Lights! Camera! Drag! at the Grad Club this Pride Month.
On June 18, the Grad Club turned back the clock, hosting a 90s-themed drag show NOW! That’s What I Call Drag. Proceeds support Trans Family Kingston (TFAM), an organization focused on forming a community of support for transgender and gender diverse individuals in the Kingston area by providing them with guidance on how to access necessary health and legal care, including gender-affirming services and name changes.
Yuni Verse, a trans drag queen based in Kingston, took to the stage hosting the show, which marks her second performance with the Grad Club, and her first time hosting a fundraiser for TFAM. For the Grad Club, this fundraiser is yet another addition to the Club’s long history of providing LGBTQ+ artists and community members with safe spaces for performing and connecting.
In a written statement to The Journal, the Grad Club Board said that over the past decade, the venue has hosted “everything from vibrant drag shows and Queer open mic nights to Pride Week celebrations and community fundraisers.” The Board called its drag shows one of the Club’s most “beloved and popular events.”
According to the Grad Club Board, their “collaboration with TFAM has recently become more direct and exciting.” By hosting this charity event, the Club will support TFAM’s mission of providing the transgender community in Kingston with resources and support, including aiding with access to gender-affirming care.
Transgender individuals in Kingston have long faced barriers to gender-affirming care, including lengthy wait times and clinical descriptions of gender being limited to binary “male-female” language.. For residents of a city, in recent years, has reported the highest rates of transgender and non-binary people in Canada, this lack of access can have serious impacts on wellbeing.
For Yuni Verse, TFAM’s mission of supporting trans people and their medical needs is a cause close to her heart. “I personally wouldn’t be where I am today in my transition without their guidance and support,” Yuni Verse wrote in an e-mail statement to The Journal.
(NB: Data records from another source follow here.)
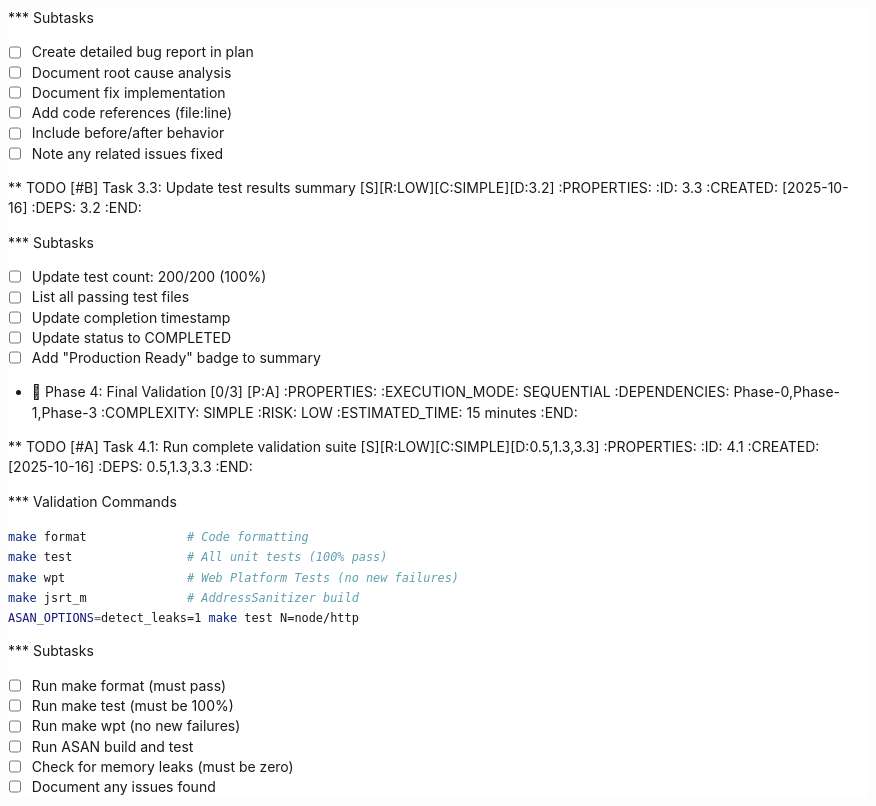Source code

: *** Subtasks
- [ ] Create detailed bug report in plan
- [ ] Document root cause analysis
- [ ] Document fix implementation
- [ ] Add code references (file:line)
- [ ] Include before/after behavior
- [ ] Note any related issues fixed

** TODO [#B] Task 3.3: Update test results summary [S][R:LOW][C:SIMPLE][D:3.2]
:PROPERTIES:
:ID: 3.3
:CREATED: [2025-10-16]
:DEPS: 3.2
:END:

*** Subtasks
- [ ] Update test count: 200/200 (100%)
- [ ] List all passing test files
- [ ] Update completion timestamp
- [ ] Update status to COMPLETED
- [ ] Add "Production Ready" badge to summary

* 🎯 Phase 4: Final Validation [0/3] [P:A]
:PROPERTIES:
:EXECUTION_MODE: SEQUENTIAL
:DEPENDENCIES: Phase-0,Phase-1,Phase-3
:COMPLEXITY: SIMPLE
:RISK: LOW
:ESTIMATED_TIME: 15 minutes
:END:

** TODO [#A] Task 4.1: Run complete validation suite [S][R:LOW][C:SIMPLE][D:0.5,1.3,3.3]
:PROPERTIES:
:ID: 4.1
:CREATED: [2025-10-16]
:DEPS: 0.5,1.3,3.3
:END:

*** Validation Commands
```bash
make format              # Code formatting
make test                # All unit tests (100% pass)
make wpt                 # Web Platform Tests (no new failures)
make jsrt_m              # AddressSanitizer build
ASAN_OPTIONS=detect_leaks=1 make test N=node/http
```

*** Subtasks
- [ ] Run make format (must pass)
- [ ] Run make test (must be 100%)
- [ ] Run make wpt (no new failures)
- [ ] Run ASAN build and test
- [ ] Check for memory leaks (must be zero)
- [ ] Document any issues found
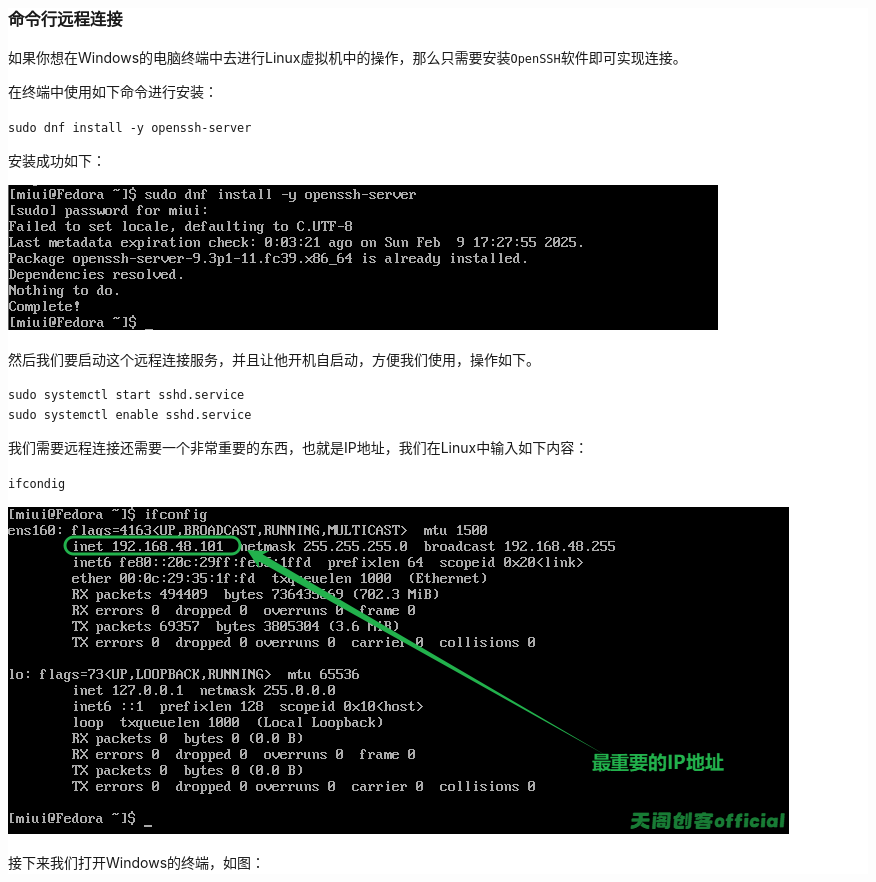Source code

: 

### 命令行远程连接

如果你想在Windows的电脑终端中去进行Linux虚拟机中的操作，那么只需要安装`OpenSSH`软件即可实现连接。

在终端中使用如下命令进行安装：

```shell
sudo dnf install -y openssh-server
```

安装成功如下：

![image-20250209173137296](./02%E8%AE%A4%E8%AF%86Linux.assets/image-20250209173137296.png)

然后我们要启动这个远程连接服务，并且让他开机自启动，方便我们使用，操作如下。

```shell
sudo systemctl start sshd.service
sudo systemctl enable sshd.service
```

我们需要远程连接还需要一个非常重要的东西，也就是IP地址，我们在Linux中输入如下内容：

```shell
ifcondig
```

![image-20250209173505785](./02%E8%AE%A4%E8%AF%86Linux.assets/image-20250209173505785.png)

接下来我们打开Windows的终端，如图：
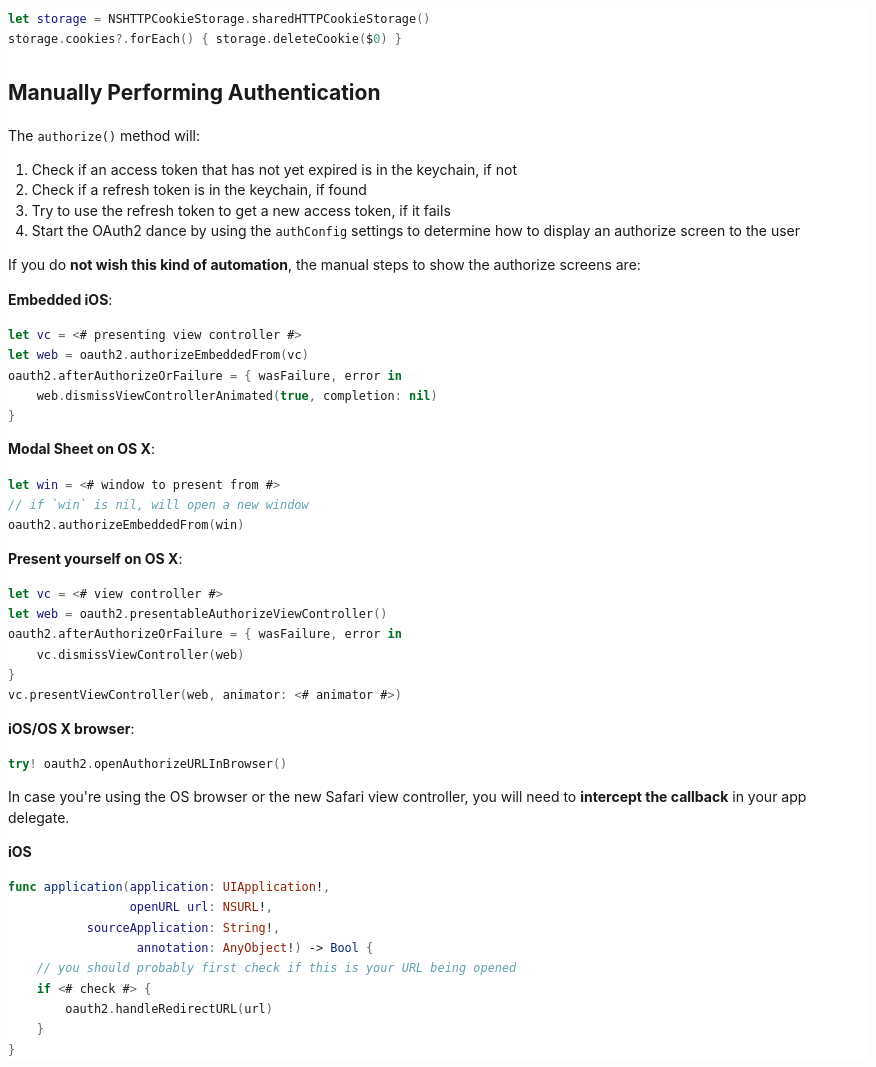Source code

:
 ```swift
let storage = NSHTTPCookieStorage.sharedHTTPCookieStorage()
storage.cookies?.forEach() { storage.deleteCookie($0) }
```


Manually Performing Authentication
----------------------------------

The `authorize()` method will:

1. Check if an access token that has not yet expired is in the keychain, if not
2. Check if a refresh token is in the keychain, if found
3. Try to use the refresh token to get a new access token, if it fails
4. Start the OAuth2 dance by using the `authConfig` settings to determine how to display an authorize screen to the user

If you do **not wish this kind of automation**, the manual steps to show the authorize screens are:

**Embedded iOS**:

```swift
let vc = <# presenting view controller #>
let web = oauth2.authorizeEmbeddedFrom(vc)
oauth2.afterAuthorizeOrFailure = { wasFailure, error in
    web.dismissViewControllerAnimated(true, completion: nil)
}
```

**Modal Sheet on OS X**:

```swift
let win = <# window to present from #>
// if `win` is nil, will open a new window
oauth2.authorizeEmbeddedFrom(win)
```

**Present yourself on OS X**:

```swift
let vc = <# view controller #>
let web = oauth2.presentableAuthorizeViewController()
oauth2.afterAuthorizeOrFailure = { wasFailure, error in
    vc.dismissViewController(web)
}
vc.presentViewController(web, animator: <# animator #>)
```

**iOS/OS X browser**:

```swift
try! oauth2.openAuthorizeURLInBrowser()
```

In case you're using the OS browser or the new Safari view controller, you will need to **intercept the callback** in your app delegate.

**iOS**

```swift
func application(application: UIApplication!,
                 openURL url: NSURL!,
           sourceApplication: String!,
                  annotation: AnyObject!) -> Bool {
    // you should probably first check if this is your URL being opened
    if <# check #> {
        oauth2.handleRedirectURL(url)
    }
}
```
For her, organizations like TFAM are essential to help provide the trans community with the resources and support necessary to navigate the world. TFAM declined to provide The Journal with a comment on their collaboration with the Grad Club and Yuni Verse.
Aside from benefitting TFAM’s services, NOW! That’s What I Call Drag! also demonstrates the power of personal artistic influences on drag performances and their connection to social activism. Yuni Verse shared that her performance’s 90s-inspired themes are a tribute to the decade’s celebration of “social justice and non-conformity,” and that her drag persona honours her transition to “becoming [her] true self.”
2SLGBTQIA+-centered celebrations of identity are essential for the Grad Club’s mission of serving as a space for 2SLGBTQ+ performances and community events. For the Club’s Board, the “immense and loyal support” they receive from members of the queer community during Pride month are fundamental to who they are.
The Club continues to honour their commitment to the Kingston 2SLGBTQ+ community with their monthly Open Stage Drag Night, which continues to captivate audiences all year long.